Dos 58.000 eventos violentos investigados pelos autores entre 2000 e 2024, 65% ocorreram a menos de um quilômetro de uma estrada e apenas 4% a uma distância de mais de 10 quilômetros.

“O número total de ataques contra a infraestrutura de transporte aumentou consideravelmente desde meados da década de 2010, mas a proporção de incidentes perpetrados perto de estradas diminuiu nos últimos anos. À medida que os jihadistas se expandem, mais incidentes ocorrem em áreas com conexões precárias com o sistema de transporte e, portanto, a proporção de incidentes localizados perto de estradas tende a diminuir”, disse Olivier Walther a este jornal por e-mail.

“Embora a violência seja proporcionalmente menos concentrada perto de estradas, a proximidade com a infraestrutura de transporte continua sendo fundamental para explicar a distribuição da violência na região. Grande parte dela ainda ocorre a um raio de um a quatro quilômetros de uma estrada, especialmente dispositivos explosivos improvisados, emboscadas de comboios e sequestros”, observa Walther, um dos autores do artigo.

A falta de uma rede rodoviária bem conservada e a manutenção precária da existente prejudicam as forças de segurança. Primeiro, porque onde não há desenvolvimento, é mais fácil desencadear uma insurgência. Como observam os autores, "cidades periféricas como Bardaï, Bilma, Kidal e Timbuktu, onde movimentos rebeldes se desenvolveram historicamente, ainda não estão conectadas à rede nacional por estradas pavimentadas". Mas também porque a mobilidade das forças de defesa é uma parte importante da contrainsurgência estatal. "A expansão de organizações jihadistas pela África Ocidental é um exemplo quase perfeito de guerra revolucionária em que a mobilidade é fundamental (...) Grupos jihadistas usam veículos leves e motocicletas para atacar as forças governamentais onde são mais vulneráveis, evitam batalhas prolongadas o máximo possível e isolam civis recalcitrantes estabelecendo bloqueios urbanos", afirma Walther.

As forças de contrainsurgência contemporâneas não conseguiram se tornar tão móveis quanto os insurgentes.

Olivier Walther, coautor do estudo

Diante dessa melhor adaptação ao terreno, "as forças de contrainsurgência contemporâneas não conseguiram se tornar tão móveis quanto os insurgentes.

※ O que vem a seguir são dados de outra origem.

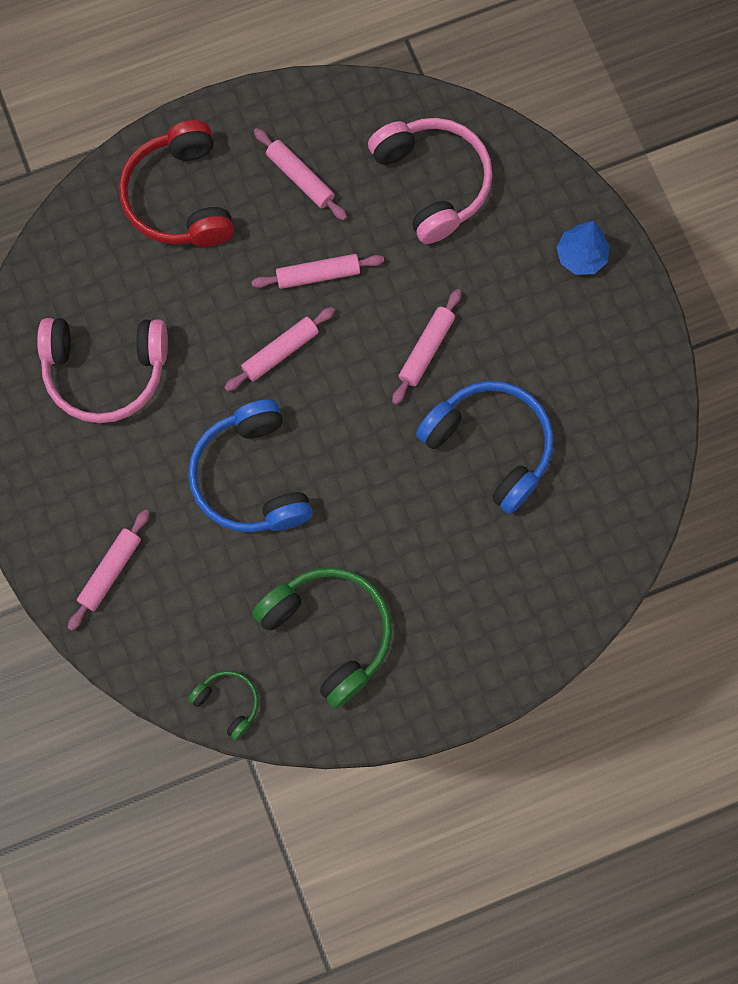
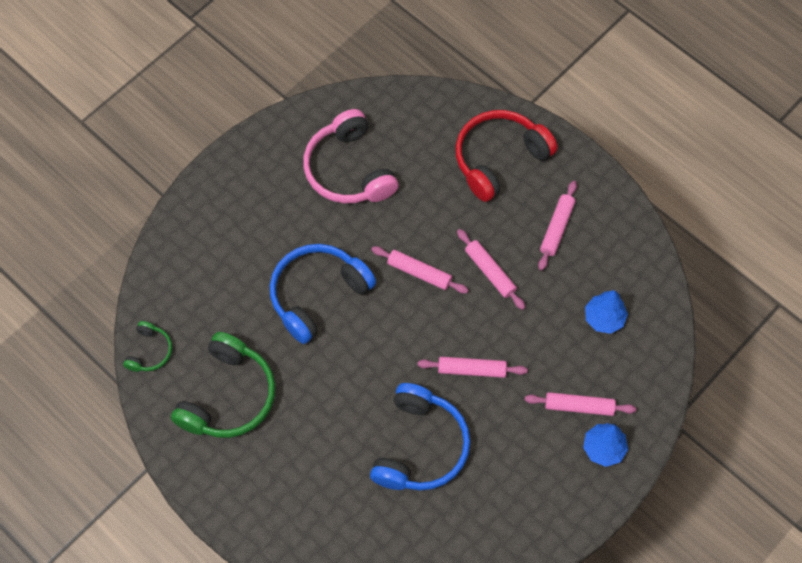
camera: 65 degrees right, 10 degrees down
(110, 571) = (209, 236): pink rolling pin -> pink rolling pin (579, 406)
(433, 182) = (604, 318): pink headphones -> blue tree

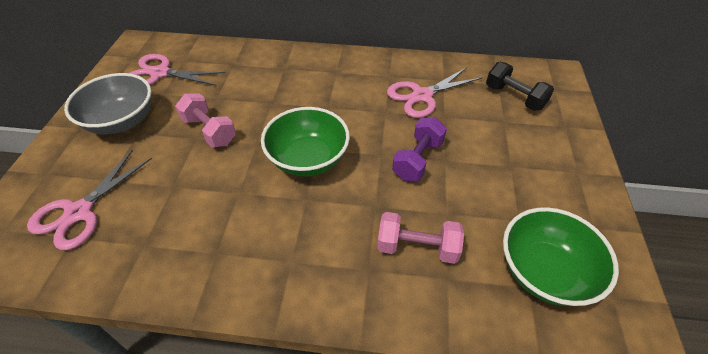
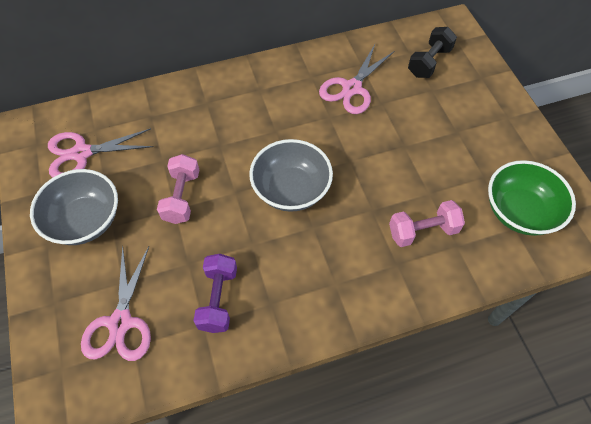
camera: 25 degrees left, 10 degrees up
(209, 131) = (182, 197): pink dumbbell -> pink dumbbell turned 75 degrees clockwise
(308, 159) = (291, 189): green bowl -> grey bowl
(417, 160) = (382, 154): purple dumbbell -> purple dumbbell (218, 299)
(514, 97) = (429, 62): black dumbbell -> black dumbbell turned 75 degrees counterclockwise

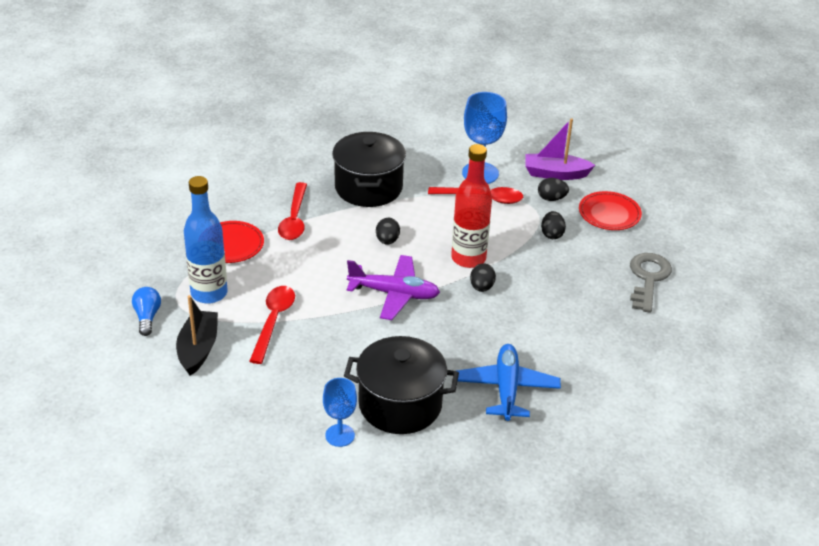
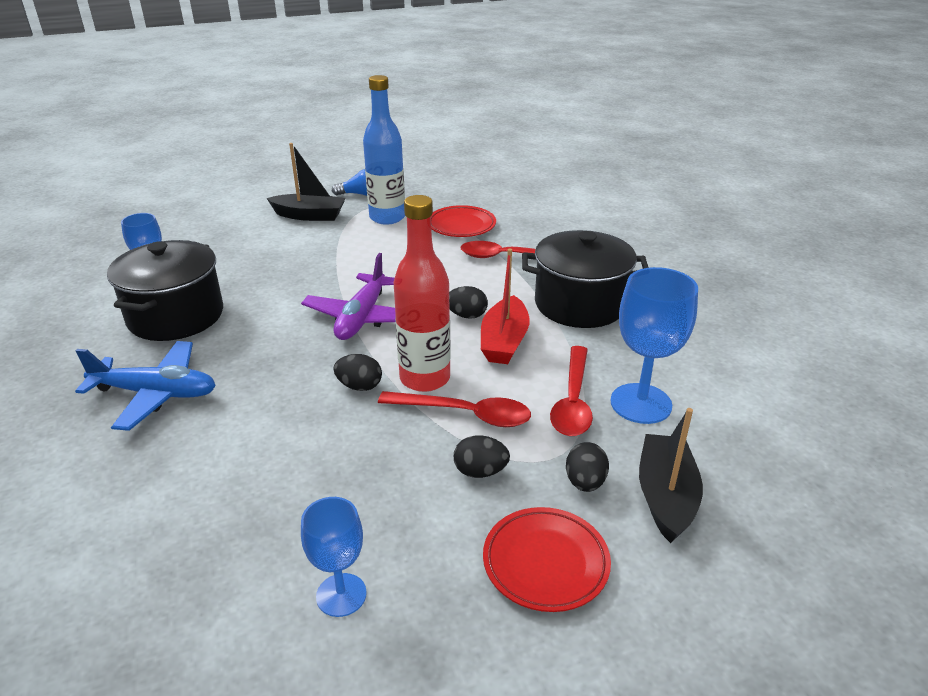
camera: 95 degrees right, 5 degrees down
(273, 321) = (336, 248): red spoon -> red spoon (465, 414)
(420, 223) = (504, 341): none -> red boat
(555, 174) = (665, 496): purple boat -> black boat
(648, 278) = (341, 595): grey key -> blue goblet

Para proteger suas forças, construíram enormes postos militares avançados, muito caros e distantes demais para serem realocados, como demonstram claramente os exemplos de Indelimane e Inates", explica o especialista, referindo-se a dois ataques jihadistas realizados em 2019 no Mali e na Nigéria, respectivamente. "Os insurgentes não precisam tomar essas bases, a menos que precisem de armas. Eles podem circular por elas e mobilizar a população civil", acrescenta.

Grupos de pessoas transportam mercadorias a cavalo pela fronteira entre o Sudão e o Chade, em 25 de abril de 2024 em Adré, Chade.
Grupos de pessoas transportam mercadorias a cavalo pela fronteira entre o Sudão e o Chade, em 25 de abril de 2024, em Adré, Chade. Dan Kitwood (Getty Images)

Segundo seu colega Steven Radil, “a geografia e o clima únicos do Sahel, sem dúvida, contribuem para isso. É relativamente plano e com vegetação esparsa, com solos arenosos, tornando a mobilidade off-road menos desafiadora do que se qualquer uma dessas características fosse diferente”. Para os autores, desenvolvimento econômico e segurança estão interligados, e a rede rodoviária desempenha um papel fundamental. “Suspeito que especialistas no Império Romano teriam algo a dizer sobre a importância das estradas romanas, tanto para a riqueza de Roma quanto para sua capacidade de projetar poder por todo o império. Da mesma forma, o esforço para construir o sistema interestadual dos Estados Unidos teve em mente tanto a segurança interna quanto o desenvolvimento econômico”, conclui Radil.